Work to be completed: Can you rewrite the lines, from the first one through the line that contains "Как австралийская пастушья собака стала симв" (both included), as a numbered list without the blank lines?

------

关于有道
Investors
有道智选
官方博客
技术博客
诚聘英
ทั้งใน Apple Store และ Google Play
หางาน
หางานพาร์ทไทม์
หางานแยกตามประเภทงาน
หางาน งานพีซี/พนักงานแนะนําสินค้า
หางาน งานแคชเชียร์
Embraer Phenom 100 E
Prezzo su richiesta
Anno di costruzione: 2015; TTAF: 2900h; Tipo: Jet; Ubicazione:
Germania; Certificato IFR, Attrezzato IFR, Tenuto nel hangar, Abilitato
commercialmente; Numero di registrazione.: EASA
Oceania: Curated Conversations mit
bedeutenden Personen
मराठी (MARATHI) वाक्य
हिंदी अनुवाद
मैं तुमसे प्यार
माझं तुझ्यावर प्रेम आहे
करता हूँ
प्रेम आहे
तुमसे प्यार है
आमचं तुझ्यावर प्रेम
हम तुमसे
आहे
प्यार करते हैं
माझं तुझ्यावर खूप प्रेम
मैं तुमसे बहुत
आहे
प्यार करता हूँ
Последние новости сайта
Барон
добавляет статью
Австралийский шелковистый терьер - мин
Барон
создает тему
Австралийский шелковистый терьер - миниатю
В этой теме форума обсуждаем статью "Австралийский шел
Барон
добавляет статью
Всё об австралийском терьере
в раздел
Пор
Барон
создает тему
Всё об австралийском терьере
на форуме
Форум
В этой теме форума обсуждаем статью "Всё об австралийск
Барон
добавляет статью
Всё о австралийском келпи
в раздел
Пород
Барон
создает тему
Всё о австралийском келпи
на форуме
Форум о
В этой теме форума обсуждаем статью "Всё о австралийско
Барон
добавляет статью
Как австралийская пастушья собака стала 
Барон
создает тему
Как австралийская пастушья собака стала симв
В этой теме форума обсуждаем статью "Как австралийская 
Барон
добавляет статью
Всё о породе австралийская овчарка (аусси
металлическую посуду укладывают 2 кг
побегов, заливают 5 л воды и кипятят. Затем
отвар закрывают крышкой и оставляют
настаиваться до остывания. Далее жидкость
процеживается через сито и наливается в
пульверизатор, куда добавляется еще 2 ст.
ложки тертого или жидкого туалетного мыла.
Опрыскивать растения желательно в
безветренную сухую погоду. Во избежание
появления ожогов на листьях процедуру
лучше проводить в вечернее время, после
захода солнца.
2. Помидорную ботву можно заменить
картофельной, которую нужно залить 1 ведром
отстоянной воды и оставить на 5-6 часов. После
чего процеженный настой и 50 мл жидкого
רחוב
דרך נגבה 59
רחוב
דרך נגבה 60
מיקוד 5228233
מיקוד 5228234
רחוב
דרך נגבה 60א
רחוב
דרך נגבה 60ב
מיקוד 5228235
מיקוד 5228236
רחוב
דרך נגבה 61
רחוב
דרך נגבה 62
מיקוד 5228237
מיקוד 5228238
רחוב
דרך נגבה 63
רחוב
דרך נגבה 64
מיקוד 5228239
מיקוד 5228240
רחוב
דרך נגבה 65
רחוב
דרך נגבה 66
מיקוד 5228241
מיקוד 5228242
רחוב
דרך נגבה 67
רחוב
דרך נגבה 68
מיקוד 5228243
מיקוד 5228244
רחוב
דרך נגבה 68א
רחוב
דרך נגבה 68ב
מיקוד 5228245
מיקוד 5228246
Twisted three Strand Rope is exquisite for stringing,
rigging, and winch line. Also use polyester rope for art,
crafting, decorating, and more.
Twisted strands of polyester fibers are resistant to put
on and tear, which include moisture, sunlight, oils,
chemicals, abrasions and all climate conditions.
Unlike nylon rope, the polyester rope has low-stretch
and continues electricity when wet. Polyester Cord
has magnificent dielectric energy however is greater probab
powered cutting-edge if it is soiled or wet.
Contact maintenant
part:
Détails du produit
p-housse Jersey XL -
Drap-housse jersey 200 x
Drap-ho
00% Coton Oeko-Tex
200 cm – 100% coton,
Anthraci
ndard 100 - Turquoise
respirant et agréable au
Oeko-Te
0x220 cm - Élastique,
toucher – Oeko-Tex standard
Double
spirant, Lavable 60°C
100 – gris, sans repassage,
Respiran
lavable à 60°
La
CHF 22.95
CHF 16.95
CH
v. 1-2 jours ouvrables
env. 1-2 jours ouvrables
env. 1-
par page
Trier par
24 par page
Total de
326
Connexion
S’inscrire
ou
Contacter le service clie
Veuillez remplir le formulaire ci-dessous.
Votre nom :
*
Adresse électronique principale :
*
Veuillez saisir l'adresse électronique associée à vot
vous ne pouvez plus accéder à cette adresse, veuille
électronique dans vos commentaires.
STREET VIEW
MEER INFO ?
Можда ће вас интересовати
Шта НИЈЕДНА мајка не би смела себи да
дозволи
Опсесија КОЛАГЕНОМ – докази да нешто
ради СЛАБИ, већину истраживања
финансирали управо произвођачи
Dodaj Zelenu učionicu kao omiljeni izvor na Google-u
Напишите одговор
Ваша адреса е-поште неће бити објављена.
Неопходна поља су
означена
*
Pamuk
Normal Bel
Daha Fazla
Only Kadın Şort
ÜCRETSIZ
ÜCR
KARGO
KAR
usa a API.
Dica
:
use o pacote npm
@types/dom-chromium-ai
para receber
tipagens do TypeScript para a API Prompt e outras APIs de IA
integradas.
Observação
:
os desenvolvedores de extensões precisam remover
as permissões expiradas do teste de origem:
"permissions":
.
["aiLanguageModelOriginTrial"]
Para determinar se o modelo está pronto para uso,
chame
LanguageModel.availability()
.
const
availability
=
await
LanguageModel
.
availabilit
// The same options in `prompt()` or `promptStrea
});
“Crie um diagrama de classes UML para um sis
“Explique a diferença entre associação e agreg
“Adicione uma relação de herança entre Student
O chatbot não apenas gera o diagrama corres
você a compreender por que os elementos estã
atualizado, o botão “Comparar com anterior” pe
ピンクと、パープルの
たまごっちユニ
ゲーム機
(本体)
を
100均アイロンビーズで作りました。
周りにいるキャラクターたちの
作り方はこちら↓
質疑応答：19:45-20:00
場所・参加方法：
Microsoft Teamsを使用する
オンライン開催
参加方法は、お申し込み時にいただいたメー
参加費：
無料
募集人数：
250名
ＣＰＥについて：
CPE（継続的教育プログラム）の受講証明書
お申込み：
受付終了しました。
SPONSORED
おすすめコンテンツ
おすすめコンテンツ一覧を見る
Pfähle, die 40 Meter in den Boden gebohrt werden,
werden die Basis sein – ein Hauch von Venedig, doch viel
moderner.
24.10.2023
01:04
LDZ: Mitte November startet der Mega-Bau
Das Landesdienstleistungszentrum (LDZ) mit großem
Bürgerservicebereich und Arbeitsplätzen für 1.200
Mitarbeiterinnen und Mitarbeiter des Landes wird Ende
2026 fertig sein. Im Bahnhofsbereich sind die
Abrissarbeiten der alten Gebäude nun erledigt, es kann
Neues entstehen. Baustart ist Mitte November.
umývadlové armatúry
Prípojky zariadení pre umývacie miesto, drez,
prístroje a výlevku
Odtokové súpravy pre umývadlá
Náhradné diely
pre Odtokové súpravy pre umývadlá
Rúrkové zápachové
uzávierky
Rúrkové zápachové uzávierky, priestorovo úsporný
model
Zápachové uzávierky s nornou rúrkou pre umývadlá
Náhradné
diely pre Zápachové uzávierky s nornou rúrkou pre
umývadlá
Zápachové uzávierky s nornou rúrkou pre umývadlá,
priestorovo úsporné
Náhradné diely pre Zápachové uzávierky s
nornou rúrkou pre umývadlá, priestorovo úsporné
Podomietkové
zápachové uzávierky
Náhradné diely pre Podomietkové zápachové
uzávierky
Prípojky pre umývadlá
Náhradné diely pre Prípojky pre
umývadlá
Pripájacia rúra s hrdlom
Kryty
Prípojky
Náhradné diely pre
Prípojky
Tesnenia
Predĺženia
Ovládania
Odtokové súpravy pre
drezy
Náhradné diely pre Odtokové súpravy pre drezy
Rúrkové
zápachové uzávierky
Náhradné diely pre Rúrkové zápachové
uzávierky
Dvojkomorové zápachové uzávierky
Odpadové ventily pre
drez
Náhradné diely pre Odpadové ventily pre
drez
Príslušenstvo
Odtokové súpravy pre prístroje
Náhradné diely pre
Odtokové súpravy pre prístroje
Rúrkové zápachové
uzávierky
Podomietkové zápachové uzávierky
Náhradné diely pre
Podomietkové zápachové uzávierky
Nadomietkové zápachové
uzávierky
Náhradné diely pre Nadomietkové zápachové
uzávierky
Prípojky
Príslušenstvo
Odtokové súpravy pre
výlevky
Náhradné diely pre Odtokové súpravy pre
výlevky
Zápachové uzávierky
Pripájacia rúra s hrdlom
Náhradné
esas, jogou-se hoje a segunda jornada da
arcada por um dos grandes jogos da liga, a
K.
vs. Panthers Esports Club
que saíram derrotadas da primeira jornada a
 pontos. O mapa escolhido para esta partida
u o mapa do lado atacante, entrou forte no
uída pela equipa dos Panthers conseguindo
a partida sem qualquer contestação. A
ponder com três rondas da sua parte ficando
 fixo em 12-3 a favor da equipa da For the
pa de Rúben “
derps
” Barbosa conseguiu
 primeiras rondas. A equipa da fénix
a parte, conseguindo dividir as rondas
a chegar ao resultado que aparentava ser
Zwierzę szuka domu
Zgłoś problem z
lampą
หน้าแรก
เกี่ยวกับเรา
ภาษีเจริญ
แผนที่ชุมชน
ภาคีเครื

------

Reply:
1. 关于有道
2. Investors
3. 有道智选
4. 官方博客
5. 技术博客
6. 诚聘英
7. ทั้งใน Apple Store และ Google Play
8. หางาน
9. หางานพาร์ทไทม์
10. หางานแยกตามประเภทงาน
11. หางาน งานพีซี/พนักงานแนะนําสินค้า
12. หางาน งานแคชเชียร์
13. Embraer Phenom 100 E
14. Prezzo su richiesta
15. Anno di costruzione: 2015; TTAF: 2900h; Tipo: Jet; Ubicazione:
16. Germania; Certificato IFR, Attrezzato IFR, Tenuto nel hangar, Abilitato
17. commercialmente; Numero di registrazione.: EASA
18. Oceania: Curated Conversations mit
19. bedeutenden Personen
20. मराठी (MARATHI) वाक्य
21. हिंदी अनुवाद
22. मैं तुमसे प्यार
23. माझं तुझ्यावर प्रेम आहे
24. करता हूँ
25. प्रेम आहे
26. तुमसे प्यार है
27. आमचं तुझ्यावर प्रेम
28. हम तुमसे
29. आहे
30. प्यार करते हैं
31. माझं तुझ्यावर खूप प्रेम
32. मैं तुमसे बहुत
33. आहे
34. प्यार करता हूँ
35. Последние новости сайта
36. Барон
37. добавляет статью
38. Австралийский шелковистый терьер - мин
39. Барон
40. создает тему
41. Австралийский шелковистый терьер - миниатю
42. В этой теме форума обсуждаем статью "Австралийский шел
43. Барон
44. добавляет статью
45. Всё об австралийском терьере
46. в раздел
47. Пор
48. Барон
49. создает тему
50. Всё об австралийском терьере
51. на форуме
52. Форум
53. В этой теме форума обсуждаем статью "Всё об австралийск
54. Барон
55. добавляет статью
56. Всё о австралийском келпи
57. в раздел
58. Пород
59. Барон
60. создает тему
61. Всё о австралийском келпи
62. на форуме
63. Форум о
64. В этой теме форума обсуждаем статью "Всё о австралийско
65. Барон
66. добавляет статью
67. Как австралийская пастушья собака стала 
68. Барон
69. создает тему
70. Как австралийская пастушья собака стала симв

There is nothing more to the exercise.